After editing `userService.ts`, append:

```
Allegiance to Functional Programming
┌─────────────────────────┬───────┐
│ File                    │ Score │
├─────────────────────────┼───────┤
│ userService.ts          │ 7/10  │
└─────────────────────────┴───────┘
```

Overview

This skill automatically rates how well a modified or newly created code file follows functional programming principles. It provides a concise numeric assessment so developers can quickly gauge FP adherence and decide if refactors are needed.

How this skill works

After a file containing programming logic is created or edited, the skill analyses the code against seven FP principles: purity, immutability, explicit dependencies, effects at edges, errors-as-values, declarative style, and composition.

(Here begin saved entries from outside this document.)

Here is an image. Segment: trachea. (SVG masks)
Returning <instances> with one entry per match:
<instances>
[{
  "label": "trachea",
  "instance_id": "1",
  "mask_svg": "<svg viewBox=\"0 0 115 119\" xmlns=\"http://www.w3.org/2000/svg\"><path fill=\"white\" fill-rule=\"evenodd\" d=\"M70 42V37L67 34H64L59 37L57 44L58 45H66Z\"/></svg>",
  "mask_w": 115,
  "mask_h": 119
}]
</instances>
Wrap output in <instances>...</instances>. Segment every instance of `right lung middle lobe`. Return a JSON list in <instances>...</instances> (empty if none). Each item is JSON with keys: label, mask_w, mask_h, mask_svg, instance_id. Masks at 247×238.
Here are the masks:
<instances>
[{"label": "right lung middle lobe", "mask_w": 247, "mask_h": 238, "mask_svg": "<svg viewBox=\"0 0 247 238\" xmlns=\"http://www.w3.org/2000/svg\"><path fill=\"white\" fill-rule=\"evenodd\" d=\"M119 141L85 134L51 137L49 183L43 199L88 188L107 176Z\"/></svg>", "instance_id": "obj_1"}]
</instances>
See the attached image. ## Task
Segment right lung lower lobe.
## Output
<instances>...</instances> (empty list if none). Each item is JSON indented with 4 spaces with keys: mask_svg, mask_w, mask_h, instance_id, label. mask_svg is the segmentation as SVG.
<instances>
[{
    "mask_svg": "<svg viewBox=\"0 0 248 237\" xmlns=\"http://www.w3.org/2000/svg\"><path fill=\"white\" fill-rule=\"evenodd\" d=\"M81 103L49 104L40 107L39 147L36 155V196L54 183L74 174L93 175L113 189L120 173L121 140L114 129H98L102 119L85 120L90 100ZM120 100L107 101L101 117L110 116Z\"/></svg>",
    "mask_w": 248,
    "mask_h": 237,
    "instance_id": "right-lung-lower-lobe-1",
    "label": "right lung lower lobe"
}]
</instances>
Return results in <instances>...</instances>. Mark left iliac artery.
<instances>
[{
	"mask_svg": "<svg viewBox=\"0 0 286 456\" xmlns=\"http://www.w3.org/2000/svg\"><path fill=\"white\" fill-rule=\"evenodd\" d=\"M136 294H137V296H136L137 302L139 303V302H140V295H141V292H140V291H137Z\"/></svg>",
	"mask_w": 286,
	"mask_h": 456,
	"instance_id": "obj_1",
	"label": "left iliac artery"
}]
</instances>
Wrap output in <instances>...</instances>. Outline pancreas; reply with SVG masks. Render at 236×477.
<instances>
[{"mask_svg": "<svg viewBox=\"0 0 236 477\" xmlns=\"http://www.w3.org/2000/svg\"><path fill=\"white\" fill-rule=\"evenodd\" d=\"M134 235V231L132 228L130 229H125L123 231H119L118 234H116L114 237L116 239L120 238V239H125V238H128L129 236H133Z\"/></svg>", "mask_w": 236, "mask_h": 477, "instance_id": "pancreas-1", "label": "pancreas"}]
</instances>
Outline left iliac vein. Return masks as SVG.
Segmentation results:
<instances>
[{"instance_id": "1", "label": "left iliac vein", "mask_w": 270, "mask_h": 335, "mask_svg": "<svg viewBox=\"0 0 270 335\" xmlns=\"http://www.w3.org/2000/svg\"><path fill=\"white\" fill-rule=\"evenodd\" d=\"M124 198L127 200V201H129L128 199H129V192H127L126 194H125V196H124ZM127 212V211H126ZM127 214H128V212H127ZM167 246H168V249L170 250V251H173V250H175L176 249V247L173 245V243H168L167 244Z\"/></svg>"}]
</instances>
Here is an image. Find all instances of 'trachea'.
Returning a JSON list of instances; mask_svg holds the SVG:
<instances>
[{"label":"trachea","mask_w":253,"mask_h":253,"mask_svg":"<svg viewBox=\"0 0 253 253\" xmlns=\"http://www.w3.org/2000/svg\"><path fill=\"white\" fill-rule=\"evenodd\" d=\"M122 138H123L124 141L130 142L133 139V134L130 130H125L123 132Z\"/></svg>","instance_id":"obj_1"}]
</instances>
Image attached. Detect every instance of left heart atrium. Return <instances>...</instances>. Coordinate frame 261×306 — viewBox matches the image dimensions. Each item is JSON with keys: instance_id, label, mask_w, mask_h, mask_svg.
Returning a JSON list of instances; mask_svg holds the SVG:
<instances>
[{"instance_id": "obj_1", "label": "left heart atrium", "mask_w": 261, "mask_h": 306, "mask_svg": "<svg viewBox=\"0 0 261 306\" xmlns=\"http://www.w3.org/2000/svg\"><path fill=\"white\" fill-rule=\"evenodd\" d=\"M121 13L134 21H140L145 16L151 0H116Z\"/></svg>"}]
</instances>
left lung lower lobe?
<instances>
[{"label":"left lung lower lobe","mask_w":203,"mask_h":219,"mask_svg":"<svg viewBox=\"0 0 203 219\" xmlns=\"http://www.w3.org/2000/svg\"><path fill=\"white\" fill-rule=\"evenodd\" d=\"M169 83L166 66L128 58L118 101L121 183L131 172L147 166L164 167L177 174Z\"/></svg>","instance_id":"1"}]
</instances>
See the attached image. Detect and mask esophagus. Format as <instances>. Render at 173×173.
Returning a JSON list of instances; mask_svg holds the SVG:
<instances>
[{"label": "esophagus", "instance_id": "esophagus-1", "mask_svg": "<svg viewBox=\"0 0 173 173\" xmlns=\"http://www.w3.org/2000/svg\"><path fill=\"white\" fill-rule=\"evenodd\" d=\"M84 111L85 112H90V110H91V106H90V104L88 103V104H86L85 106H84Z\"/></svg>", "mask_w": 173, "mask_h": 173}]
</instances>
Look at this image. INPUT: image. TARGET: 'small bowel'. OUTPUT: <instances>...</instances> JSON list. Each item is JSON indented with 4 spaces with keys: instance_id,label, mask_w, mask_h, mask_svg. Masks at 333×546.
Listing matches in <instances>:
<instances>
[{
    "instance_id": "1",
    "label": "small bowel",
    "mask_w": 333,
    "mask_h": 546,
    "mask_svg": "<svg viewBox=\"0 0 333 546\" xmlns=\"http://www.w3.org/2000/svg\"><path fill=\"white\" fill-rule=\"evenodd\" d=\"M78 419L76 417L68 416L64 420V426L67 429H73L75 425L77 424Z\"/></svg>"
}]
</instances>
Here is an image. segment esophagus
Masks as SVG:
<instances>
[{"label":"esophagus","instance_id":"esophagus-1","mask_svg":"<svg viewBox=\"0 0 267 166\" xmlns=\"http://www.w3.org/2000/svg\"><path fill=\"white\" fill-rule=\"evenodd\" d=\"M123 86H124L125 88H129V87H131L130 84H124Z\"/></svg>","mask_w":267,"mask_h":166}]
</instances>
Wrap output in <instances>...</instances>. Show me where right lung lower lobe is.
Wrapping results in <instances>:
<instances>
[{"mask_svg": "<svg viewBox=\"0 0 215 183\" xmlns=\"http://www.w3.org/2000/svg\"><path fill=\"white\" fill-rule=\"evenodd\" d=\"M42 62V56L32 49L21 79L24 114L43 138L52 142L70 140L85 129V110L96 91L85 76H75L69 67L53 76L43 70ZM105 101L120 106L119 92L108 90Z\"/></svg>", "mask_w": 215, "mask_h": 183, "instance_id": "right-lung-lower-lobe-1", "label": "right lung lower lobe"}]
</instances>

It computes a single FP score out of 10 and outputs a minimalist rating table referencing the file name and score.

When to use it

  • After creating a new code file with programming logic (JavaScript/TypeScript, Python, etc.)
  • After editing an existing code file that contains executable logic
  • When you want a quick, objective snapshot of FP adherence before a code review
  • As a gate check in developer workflows to spot large imperative patterns early
  • During refactors to measure improvement in FP characteristics

Best practices

  • Run only on source code files; skip configs, markup, documentation, and data files
  • Keep functions small and single-purpose to boost composition scores
  • Favor pure functions and return new data structures instead of mutating inputs
  • Isolate side effects at the application boundaries (I/O separate from core logic)
  • Use explicit parameters for dependencies rather than relying on globals
  • Represent expected failures as values (Result/Either) instead of throwing exceptions

Example use cases

  • Developer edits a service file and wants a quick FP compliance score before submitting a pull request
  • Automated check after saving a file to highlight when imperative patterns dominate
  • Measure FP improvements after a targeted refactor across utility modules
  • Spot regressions when integrating third-party code or legacy snippets into the codebase
  • Use in pairing sessions to teach FP trade-offs with immediate feedback

FAQ

Which file types are scored?

Files with programming logic such as JavaScript, TypeScript, Python, and similar languages are scored. Config, markup, data, and documentation files are ignored.

What does the score represent?

A single 0–10 score summarizing adherence to seven FP principles. Higher scores indicate stronger functional style across purity, immutability, composition, and related dimensions.